Вот еще одно безумное высказывание, которое тётя Джин любила мне бросать:

– Это Земля. Если ты знаешь, что делаешь, значит, ты не на том месте.

Она повела своими густыми бровями и закурила воображаемую сигару. Я не знала, откуда был этот жест, но она так заразительно хихикала – ее смех был похож на звон стеклянных шариков, отражающих солнечный свет, – что я засмеялась вместе с ней.

С этого начинался любой визит тёти Джин. Шутка про то, как меня надо утопить, парочка пространных цитат про жизнь, а потом мы танцевали под её кассеты Survivor и Джонни Мелленкампа.
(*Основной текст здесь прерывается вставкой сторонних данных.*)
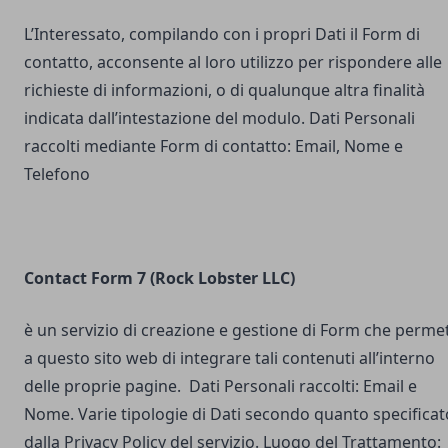
L’Interessato, compilando con i propri Dati il Form di
contatto, acconsente al loro utilizzo per rispondere alle
richieste di informazioni, o di qualunque altra finalità
indicata dall’intestazione del modulo. Dati Personali
raccolti mediante Form di contatto: Email, Nome e
Telefono
Contact Form 7 (Rock Lobster LLC)
è un servizio di creazione e gestione di Form che perme
a questo sito web di integrare tali contenuti all’interno
delle proprie pagine. Dati Personali raccolti: Email e
Nome. Varie tipologie di Dati secondo quanto specificat
dalla Privacy Policy del servizio. Luogo del Trattamento: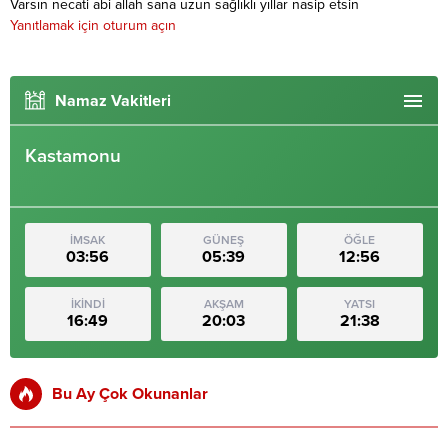
Varsın necati abi allah sana uzun sağlıklı yıllar nasip etsin
Yanıtlamak için oturum açın
Namaz Vakitleri
Kastamonu
İMSAK
GÜNEŞ
ÖĞLE
03:56
05:39
12:56
İKİNDİ
AKŞAM
YATSI
16:49
20:03
21:38
Bu Ay Çok Okunanlar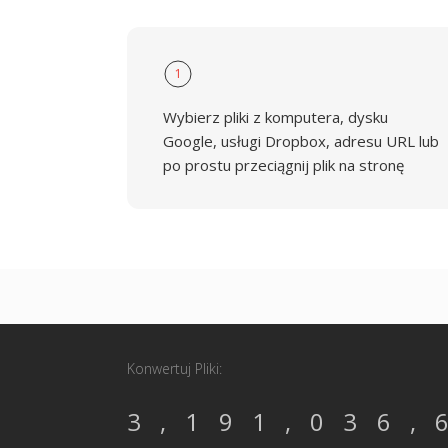
1
Wybierz pliki z komputera, dysku
Google, usługi Dropbox, adresu URL lub
po prostu przeciągnij plik na stronę
Konwertuj Pliki:
3,191,036,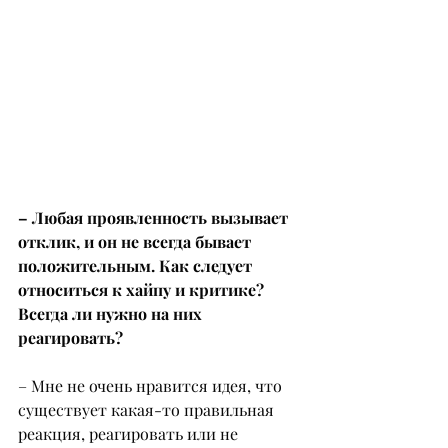
– Любая проявленность вызывает 
отклик, и он не всегда бывает 
положительным. Как следует 
относиться к хайпу и критике? 
Всегда ли нужно на них 
реагировать?
– Мне не очень нравится идея, что 
существует какая-то правильная 
реакция, реагировать или не 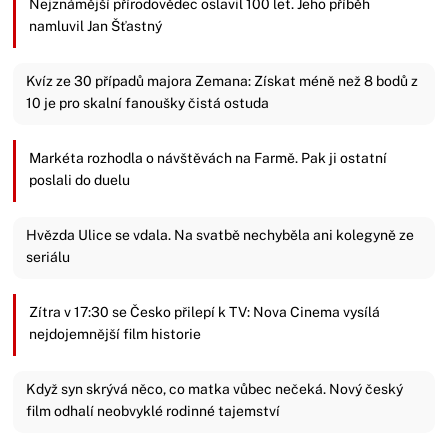
Nejznámější přírodovědec oslavil 100 let. Jeho příběh
namluvil Jan Šťastný
Kvíz ze 30 případů majora Zemana: Získat méně než 8 bodů z
10 je pro skalní fanoušky čistá ostuda
Markéta rozhodla o návštěvách na Farmě. Pak ji ostatní
poslali do duelu
Hvězda Ulice se vdala. Na svatbě nechyběla ani kolegyně ze
seriálu
Zítra v 17:30 se Česko přilepí k TV: Nova Cinema vysílá
nejdojemnější film historie
Když syn skrývá něco, co matka vůbec nečeká. Nový český
film odhalí neobvyklé rodinné tajemství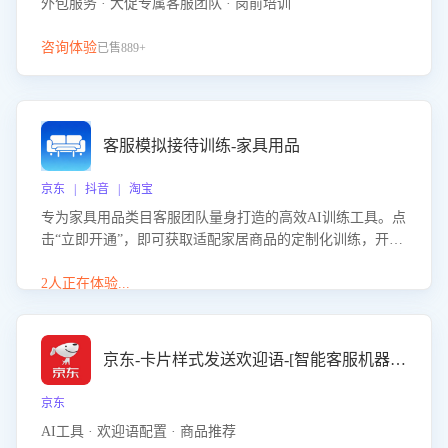
外包服务 · 大促专属客服团队 · 岗前培训
咨询体验
已售889+
客服模拟接待训练-家具用品
京东 | 抖音 | 淘宝
专为家具用品类目客服团队量身打造的高效AI训练工具。点
击“立即开通”，即可获取适配家居商品的定制化训练，开启
模拟真实客户对话的演练。针对性提升客服在家具用品功
能、尺寸参数咨询等高频场景下的专业应对能力。
2人正在体验...
京东-卡片样式发送欢迎语-[智能客服机器人]
京东
AI工具 · 欢迎语配置 · 商品推荐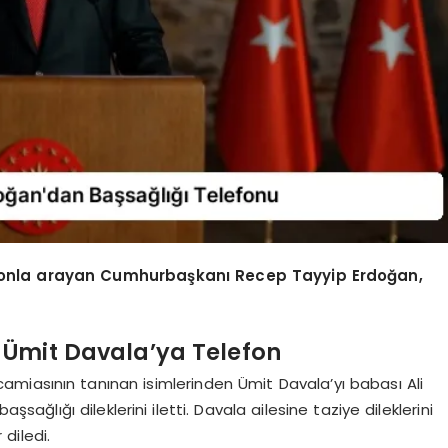
efonla arayan Cumhurbaşkanı Recep Tayyip Erdoğan,
Ümit Davala’ya Telefon
miasının tanınan isimlerinden Ümit Davala’yı babası Ali
sağlığı dileklerini iletti. Davala ailesine taziye dileklerini
diledi.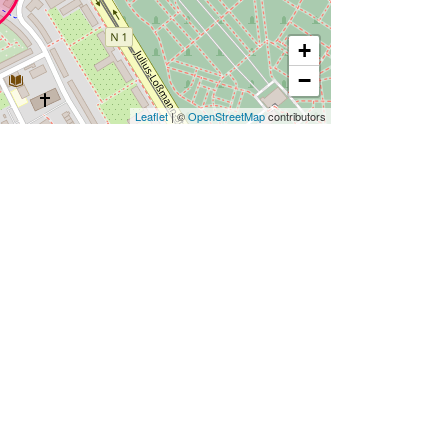
+
−
Leaflet
| ©
OpenStreetMap
contributors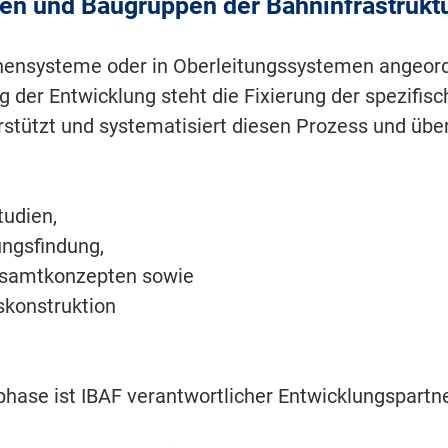
n und Baugruppen der Bahninfrastrukt
chensysteme oder in Oberleitungssystemen angeor
der Entwicklung steht die Fixierung der spezifis
rstützt und systematisiert diesen Prozess und übe
udien,
ngsfindung,
esamtkonzepten sowie
skonstruktion
phase ist IBAF verantwortlicher Entwicklungspartn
Она рассказывала мне всё о своих путешествиях и разрешала попивать медовый ликёр, который она тайком привезла из Амстердама, или предлагала мне печенье, которое она так любила, а я притворялась, что оно не такое уж и солёное. Сефи всегда хотела присоединиться к нам, я видела, как она мнётся рядом, но она никогда не знала, как правильно запрыгивать на аттракцион под названием «тётя Джин».

А я знала.

Мы с тётей Джин были закадычными подружками.

Так я легче воспринимала то, что папа любил Сефи намного больше меня.